# Te beantwoorden vragen
a) Op welke datum deed het gerechtshof Amsterdam volgens de tekst over het hoger beroep uitspraak?
b) Herhaal uit de tekst over het hoger beroep letterlijk het gedeelte van "In deze zaak" tot en met "niet noodzakelijk waren.".
c) Schrijf het vervolg van de tekst over het hoger beroep, te beginnen na de laatste getoonde zin.

# Paginafragment
☆ ☆ ☆ ☆ ☆ ☆ ☆
In deze zaak heeft het gerechtshof Amsterdam op 29 september 2022 uitspraak gedaan in hoger beroep tegen een vonnis van de kinderrechter in de rechtbank Amsterdam, dat op 21 april 2022 was gewezen. De verdachte, geboren in 2006, was in eerste aanleg veroordeeld tot een taakstraf van 40 uren, met een voorwaardelijk deel van 20 uren en bijkomende voorwaarden voor hulpverlening. De advocaat-generaal had in hoger beroep een geheel voorwaardelijke taakstraf geëist, maar de raadsman van de verdachte pleitte voor teruggave van de in beslag genomen telefoon en stelde dat de bijzondere voorwaarden niet noodzakelijk waren.
Het hof heeft de zaak beoordeeld op basis van de ernst van het feit, waarbij de verdachte zich schuldig had gemaakt aan het vervaardigen van seksuele afbeeldingen van meerdere personen in een zwembad. Het hof oordeelde dat de privacy van de slachtoffers ernstig was geschonden en dat de verdachte onvoldoende oog had voor de gevolgen van zijn daden. Het hof heeft de strafoplegging aangepast door de taakstraf te bevestigen, maar de bijzondere voorwaarden te laten vervallen, gezien de positieve begeleiding die de verdachte op school ontvangt.
☆ ☆ ☆ ☆ ☆ ☆ ☆
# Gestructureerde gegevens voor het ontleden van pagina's
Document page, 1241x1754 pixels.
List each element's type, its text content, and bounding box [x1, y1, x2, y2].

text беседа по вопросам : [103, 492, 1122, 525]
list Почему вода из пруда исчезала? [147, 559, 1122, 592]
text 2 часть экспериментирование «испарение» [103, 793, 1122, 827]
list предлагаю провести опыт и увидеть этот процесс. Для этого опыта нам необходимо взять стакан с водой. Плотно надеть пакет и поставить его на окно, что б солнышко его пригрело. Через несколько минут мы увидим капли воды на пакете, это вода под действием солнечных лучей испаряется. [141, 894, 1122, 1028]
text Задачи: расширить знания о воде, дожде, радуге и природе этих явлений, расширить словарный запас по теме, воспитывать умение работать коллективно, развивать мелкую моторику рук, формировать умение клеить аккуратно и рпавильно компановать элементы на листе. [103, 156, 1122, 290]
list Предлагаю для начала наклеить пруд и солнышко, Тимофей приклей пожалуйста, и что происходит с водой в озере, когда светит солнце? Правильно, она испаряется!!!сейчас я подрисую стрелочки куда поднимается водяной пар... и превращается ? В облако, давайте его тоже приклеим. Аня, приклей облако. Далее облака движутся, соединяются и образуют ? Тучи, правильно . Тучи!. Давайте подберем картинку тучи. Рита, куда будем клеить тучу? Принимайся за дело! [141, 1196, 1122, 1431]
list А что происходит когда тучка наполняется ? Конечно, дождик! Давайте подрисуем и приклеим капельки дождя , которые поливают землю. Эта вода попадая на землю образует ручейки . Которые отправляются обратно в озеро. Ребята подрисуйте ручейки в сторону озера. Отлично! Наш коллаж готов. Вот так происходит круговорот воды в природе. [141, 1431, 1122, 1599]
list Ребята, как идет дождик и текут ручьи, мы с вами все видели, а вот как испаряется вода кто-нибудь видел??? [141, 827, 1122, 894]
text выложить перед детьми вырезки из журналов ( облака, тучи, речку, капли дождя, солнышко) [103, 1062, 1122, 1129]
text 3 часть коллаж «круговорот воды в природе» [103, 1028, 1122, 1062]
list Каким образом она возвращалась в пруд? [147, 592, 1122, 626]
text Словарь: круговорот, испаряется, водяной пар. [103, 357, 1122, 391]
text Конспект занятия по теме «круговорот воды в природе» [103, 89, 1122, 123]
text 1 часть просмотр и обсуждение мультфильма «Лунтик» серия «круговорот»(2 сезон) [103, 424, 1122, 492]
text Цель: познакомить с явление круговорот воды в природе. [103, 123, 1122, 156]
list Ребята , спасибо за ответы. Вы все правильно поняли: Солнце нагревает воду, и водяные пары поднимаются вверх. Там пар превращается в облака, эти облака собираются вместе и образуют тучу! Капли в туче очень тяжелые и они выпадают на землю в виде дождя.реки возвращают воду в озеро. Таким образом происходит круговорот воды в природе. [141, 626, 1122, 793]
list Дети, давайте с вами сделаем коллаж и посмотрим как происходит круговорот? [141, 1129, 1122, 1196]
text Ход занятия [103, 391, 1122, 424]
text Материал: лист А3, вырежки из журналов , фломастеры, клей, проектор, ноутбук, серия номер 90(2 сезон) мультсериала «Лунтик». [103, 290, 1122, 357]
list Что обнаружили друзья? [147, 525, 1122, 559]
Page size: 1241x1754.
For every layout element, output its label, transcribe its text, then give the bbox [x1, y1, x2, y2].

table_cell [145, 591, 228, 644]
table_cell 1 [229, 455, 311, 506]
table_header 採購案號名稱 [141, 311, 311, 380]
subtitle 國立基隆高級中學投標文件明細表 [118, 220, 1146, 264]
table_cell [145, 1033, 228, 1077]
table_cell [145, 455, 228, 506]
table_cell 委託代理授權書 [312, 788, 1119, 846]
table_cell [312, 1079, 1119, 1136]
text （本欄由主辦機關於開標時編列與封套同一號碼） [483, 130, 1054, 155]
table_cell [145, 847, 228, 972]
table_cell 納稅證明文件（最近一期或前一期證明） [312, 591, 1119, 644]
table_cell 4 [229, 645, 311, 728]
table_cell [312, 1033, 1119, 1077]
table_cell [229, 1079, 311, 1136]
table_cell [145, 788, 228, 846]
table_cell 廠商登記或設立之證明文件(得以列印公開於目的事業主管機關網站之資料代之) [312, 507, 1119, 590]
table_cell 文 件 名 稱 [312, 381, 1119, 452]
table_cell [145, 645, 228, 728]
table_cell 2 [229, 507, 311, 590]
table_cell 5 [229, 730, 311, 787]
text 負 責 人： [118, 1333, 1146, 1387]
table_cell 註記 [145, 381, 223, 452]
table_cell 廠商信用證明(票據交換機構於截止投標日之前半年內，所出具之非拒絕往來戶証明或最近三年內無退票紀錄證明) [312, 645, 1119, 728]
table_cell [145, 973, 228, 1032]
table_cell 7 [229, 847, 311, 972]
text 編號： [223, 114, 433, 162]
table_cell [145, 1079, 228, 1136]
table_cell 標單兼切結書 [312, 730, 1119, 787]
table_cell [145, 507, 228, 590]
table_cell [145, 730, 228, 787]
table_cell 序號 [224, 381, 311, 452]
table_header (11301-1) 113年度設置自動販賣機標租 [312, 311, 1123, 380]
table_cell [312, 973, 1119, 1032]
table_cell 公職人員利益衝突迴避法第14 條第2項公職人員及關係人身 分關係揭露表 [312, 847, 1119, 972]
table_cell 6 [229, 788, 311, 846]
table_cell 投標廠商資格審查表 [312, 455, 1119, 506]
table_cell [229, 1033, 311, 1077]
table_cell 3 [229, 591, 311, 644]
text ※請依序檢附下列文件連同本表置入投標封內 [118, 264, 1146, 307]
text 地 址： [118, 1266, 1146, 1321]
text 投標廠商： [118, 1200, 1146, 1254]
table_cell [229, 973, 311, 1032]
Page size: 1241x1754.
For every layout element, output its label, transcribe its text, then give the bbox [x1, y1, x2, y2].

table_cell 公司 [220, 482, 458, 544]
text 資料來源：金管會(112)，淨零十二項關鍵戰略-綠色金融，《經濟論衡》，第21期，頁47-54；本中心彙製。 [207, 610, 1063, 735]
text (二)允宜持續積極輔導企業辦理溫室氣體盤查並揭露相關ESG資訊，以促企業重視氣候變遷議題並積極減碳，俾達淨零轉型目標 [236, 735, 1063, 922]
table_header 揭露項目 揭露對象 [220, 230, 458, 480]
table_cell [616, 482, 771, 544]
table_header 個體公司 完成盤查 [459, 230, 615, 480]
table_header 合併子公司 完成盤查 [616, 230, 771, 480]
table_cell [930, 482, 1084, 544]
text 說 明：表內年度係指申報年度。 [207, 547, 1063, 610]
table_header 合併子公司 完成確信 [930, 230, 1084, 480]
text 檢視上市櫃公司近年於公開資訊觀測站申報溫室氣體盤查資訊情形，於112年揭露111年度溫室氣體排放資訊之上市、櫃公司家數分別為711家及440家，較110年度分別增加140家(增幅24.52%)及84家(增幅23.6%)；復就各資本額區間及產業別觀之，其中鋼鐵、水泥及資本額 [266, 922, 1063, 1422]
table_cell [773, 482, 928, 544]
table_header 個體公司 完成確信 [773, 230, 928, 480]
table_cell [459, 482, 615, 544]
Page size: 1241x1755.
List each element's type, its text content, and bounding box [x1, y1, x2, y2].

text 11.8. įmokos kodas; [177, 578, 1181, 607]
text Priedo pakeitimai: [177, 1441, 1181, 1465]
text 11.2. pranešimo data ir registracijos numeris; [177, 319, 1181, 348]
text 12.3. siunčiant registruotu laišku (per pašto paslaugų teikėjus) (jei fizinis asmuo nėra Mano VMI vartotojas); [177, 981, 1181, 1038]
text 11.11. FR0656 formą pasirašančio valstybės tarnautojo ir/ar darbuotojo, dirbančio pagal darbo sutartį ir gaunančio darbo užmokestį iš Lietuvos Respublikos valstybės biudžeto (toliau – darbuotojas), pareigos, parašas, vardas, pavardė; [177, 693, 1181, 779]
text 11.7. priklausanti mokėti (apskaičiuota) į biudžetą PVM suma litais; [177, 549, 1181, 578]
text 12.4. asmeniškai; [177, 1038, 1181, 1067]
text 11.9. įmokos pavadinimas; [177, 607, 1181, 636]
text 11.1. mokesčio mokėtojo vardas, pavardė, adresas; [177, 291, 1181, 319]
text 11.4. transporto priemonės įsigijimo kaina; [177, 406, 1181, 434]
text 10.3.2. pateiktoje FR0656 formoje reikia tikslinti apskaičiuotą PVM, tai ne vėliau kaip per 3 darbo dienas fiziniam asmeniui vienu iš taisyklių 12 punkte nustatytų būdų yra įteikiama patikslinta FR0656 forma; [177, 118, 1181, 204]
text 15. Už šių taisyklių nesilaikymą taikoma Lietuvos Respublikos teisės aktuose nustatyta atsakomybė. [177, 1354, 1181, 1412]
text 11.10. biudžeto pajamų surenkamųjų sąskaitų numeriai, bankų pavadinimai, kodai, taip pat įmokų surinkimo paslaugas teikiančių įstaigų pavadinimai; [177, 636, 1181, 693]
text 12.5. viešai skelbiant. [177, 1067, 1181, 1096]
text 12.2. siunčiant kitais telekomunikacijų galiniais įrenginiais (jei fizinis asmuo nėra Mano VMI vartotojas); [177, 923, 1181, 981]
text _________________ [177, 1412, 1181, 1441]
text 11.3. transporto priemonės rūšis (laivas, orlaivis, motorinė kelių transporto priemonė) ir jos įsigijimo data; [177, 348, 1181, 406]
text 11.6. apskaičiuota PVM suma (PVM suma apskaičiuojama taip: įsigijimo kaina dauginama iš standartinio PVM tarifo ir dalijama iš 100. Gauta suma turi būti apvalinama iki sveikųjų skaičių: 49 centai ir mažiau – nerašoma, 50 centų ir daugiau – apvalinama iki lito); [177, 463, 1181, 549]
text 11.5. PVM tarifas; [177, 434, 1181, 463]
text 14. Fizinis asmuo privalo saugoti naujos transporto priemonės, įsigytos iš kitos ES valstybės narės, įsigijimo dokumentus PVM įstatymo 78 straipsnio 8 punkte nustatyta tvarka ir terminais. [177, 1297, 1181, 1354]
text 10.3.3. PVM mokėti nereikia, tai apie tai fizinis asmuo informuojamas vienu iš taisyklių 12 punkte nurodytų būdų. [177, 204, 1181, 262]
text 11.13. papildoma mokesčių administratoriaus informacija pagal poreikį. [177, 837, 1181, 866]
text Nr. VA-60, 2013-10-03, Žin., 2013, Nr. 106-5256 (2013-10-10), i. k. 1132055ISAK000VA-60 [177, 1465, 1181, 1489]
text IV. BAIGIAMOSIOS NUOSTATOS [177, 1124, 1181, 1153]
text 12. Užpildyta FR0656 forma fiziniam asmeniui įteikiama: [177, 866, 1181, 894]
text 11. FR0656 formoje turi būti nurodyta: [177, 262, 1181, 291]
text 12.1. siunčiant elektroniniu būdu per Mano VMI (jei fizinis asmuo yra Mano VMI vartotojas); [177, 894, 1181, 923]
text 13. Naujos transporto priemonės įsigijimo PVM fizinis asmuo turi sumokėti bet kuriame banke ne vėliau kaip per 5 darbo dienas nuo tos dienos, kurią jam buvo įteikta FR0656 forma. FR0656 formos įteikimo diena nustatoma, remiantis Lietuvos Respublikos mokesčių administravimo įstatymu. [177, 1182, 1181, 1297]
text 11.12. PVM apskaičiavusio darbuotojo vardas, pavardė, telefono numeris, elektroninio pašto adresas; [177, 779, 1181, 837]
☆ ☆ ☆ ☆ ☆ ☆ ☆
# Resultaten op volgorde
a) Op 29 september 2022.

b)
In deze zaak heeft het gerechtshof Amsterdam op 29 september 2022 uitspraak gedaan in hoger beroep tegen een vonnis van de kinderrechter in de rechtbank Amsterdam, dat op 21 april 2022 was gewezen. De verdachte, geboren in 2006, was in eerste aanleg veroordeeld tot een taakstraf van 40 uren, met een voorwaardelijk deel van 20 uren en bijkomende voorwaarden voor hulpverlening. De advocaat-generaal had in hoger beroep een geheel voorwaardelijke taakstraf geëist, maar de raadsman van de verdachte pleitte voor teruggave van de in beslag genomen telefoon en stelde dat de bijzondere voorwaarden niet noodzakelijk waren.

c)
De in beslag genomen telefoon, die door de verdachte werd gebruikt voor het strafbare feit, is verbeurd verklaard. Het hof heeft de ernst van het feit en de gevolgen daarvan zwaarder laten wegen dan de persoonlijke belangen van de verdachte. De beslissing van het hof is in lijn met de toepasselijke artikelen van het Wetboek van Strafrecht, en het vonnis waarvan beroep is voor het overige bevestigd.